Şırnak'ta 3 pozitif vaka ve onlarca şüpheli mevcut. Pozitif vakaların birinin umre, birinin Irak'a seyahat öyküsü var.
Şırnak Tabib Odası Başkanı Serdar Kuni, Şırnak Devlet Hastanesi'nin Pandemi Hastanesi, Cizre ve Silopi Devlet Hastanelerinin Karantina hastanesi ilan edildiğini söyledi.
Kuni, Aile hekimleri başta olmak üzere Beytüşşebab ve Uludere gibi merkeze uzak ilçelerde ciddi ekipman sıkıntısı olduğunu belirtti.

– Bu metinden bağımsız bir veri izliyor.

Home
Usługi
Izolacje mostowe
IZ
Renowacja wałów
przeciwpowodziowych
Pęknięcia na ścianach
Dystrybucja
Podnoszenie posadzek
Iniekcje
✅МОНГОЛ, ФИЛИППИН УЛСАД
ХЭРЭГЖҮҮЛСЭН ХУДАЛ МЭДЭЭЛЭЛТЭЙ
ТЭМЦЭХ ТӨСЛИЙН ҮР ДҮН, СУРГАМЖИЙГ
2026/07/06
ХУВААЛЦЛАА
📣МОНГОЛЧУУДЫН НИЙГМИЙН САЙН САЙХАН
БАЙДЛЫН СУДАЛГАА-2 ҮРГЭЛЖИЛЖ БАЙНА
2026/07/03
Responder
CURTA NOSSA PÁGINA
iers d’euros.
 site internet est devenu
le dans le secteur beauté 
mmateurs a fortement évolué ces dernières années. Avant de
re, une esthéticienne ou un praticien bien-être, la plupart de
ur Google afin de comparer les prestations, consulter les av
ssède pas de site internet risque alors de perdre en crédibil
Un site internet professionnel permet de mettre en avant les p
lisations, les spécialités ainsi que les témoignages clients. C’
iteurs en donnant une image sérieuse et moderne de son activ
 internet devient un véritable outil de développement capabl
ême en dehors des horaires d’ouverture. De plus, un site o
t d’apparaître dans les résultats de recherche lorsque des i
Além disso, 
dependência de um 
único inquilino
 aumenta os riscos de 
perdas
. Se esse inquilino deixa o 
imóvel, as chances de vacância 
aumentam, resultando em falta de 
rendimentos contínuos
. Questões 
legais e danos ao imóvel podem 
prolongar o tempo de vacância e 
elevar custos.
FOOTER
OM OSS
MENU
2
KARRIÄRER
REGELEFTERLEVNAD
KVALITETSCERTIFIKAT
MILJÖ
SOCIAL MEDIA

"Sağlıkçı arkadaşlarımız çok tedirgin ve gerekli tedbirler alınmadığı için endişeliyiz" diyen Kuni, HDP ve şehirdeki sağlık örgütlerinin bir kriz merkezi oluşturduğunu, il milletvekilleri dahil bu merkezden halka yönelik uyarı ve çağrıların her gün yapıldığını belirtti.

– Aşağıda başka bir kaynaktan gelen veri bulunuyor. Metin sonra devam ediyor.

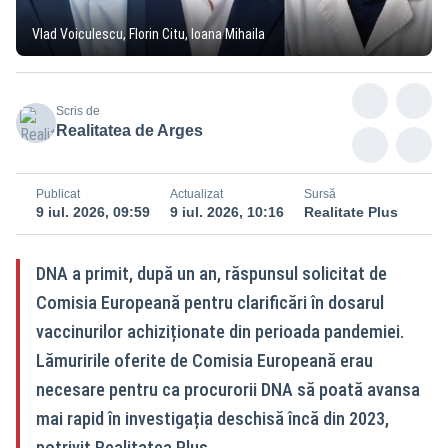
Vlad Voiculescu, Florin Citu, Ioana Mihaila
Scris de
Realitatea de Arges
Publicat
Actualizat
Sursă
9 iul. 2026, 09:59
9 iul. 2026, 10:16
Realitate Plus
DNA a primit, după un an, răspunsul solicitat de
Comisia Europeană pentru clarificări în dosarul
vaccinurilor achiziționate din perioada pandemiei.
Lămuririle oferite de Comisia Europeană erau
necesare pentru ca procurorii DNA să poată avansa
mai rapid în investigația deschisă încă din 2023,
potrivit Realitatea Plus.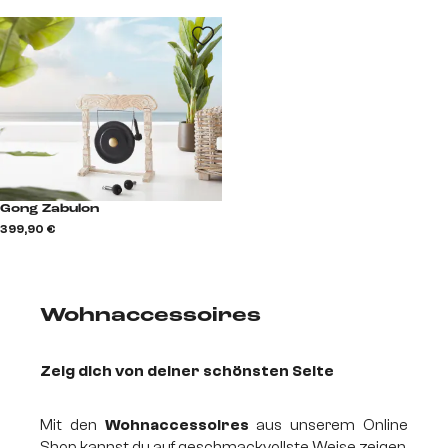
Gong Zabulon
399,90 €
Wohnaccessoires
Zeig dich von deiner schönsten Seite
Mit den
Wohnaccessoires
aus unserem Online
Shop kannst du auf geschmackvollste Weise zeigen,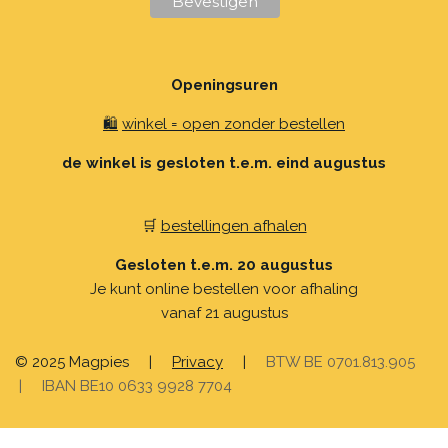
Openingsuren
🛍️
winkel = open zonder bestellen
de winkel is gesloten t.e.m. eind augustus
🛒
bestellingen afhalen
Gesloten t.e.m. 20 augustus
Je kunt online bestellen voor afhaling
vanaf 21 augustus
© 2025 Magpies
|
Privacy
|
BTW BE 0701.813.905
| IBAN BE10 0633 9928 7704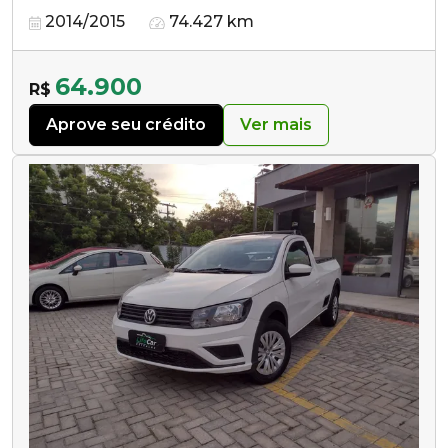
2014/2015
74.427 km
64.900
R$
Aprove seu crédito
Ver mais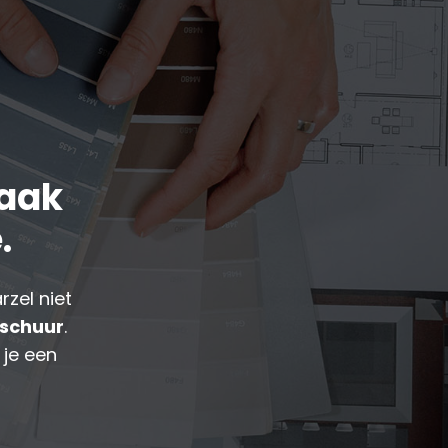
raak
e.
zel niet
tschuur
.
 je een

Doktor Serdar Kuni, Cizre ve Şırnak sokaklarında bir hafta öncesine göre insan sayısında gözle görülür bir azalma olduğunu aktardı.
TTB verilerine göre Gaziantep'te 36 pozitif vaka var, 6 yoğun bakım hastasının ikisinin durumu kritik. Bu kentte 1 diş hekimi, 2 sağlık çalınanın test sonucu pozitif.
Şanlıurfa'da 70 şüpheli, 6 pozitif hasta var.
Her iki kentte, Suriyeli mülteci sayısı 500 binlerin üzerinde. Hekimler, sürecin şeffaf ilerlemediğini vurguluyor ve vaka sayılarının artacağından endişe duyuyorlar.
Şanlıurfa Tabip Odası, şehirde krizin birkaç kişinin aldığı kararlarla yönetildiğini, alınan kararların ve uygulamaların hemen her gün değiştiğini savunan bir açıklama yaptı. Açıklamada şu ifadelere yer verildi.
"Bu değişiklikler nedeniyle bu salgının içinden çıkılmaz bir kaos halini aldığını gözlemlemekteyiz. Sağlık kurumları ve çalışanlar açısından toplumsal tüm mekanizmalar (kamu-özel-oda-sendika) bir araya gelerek bu süreç en az hasar ile atlatılabilinir. Tüm toplumsal mekanizmaların olmadığı pandemi yönetiminin daha kötü sonuçlar doğuracağı artık gözle görülür bir gerçekliktir."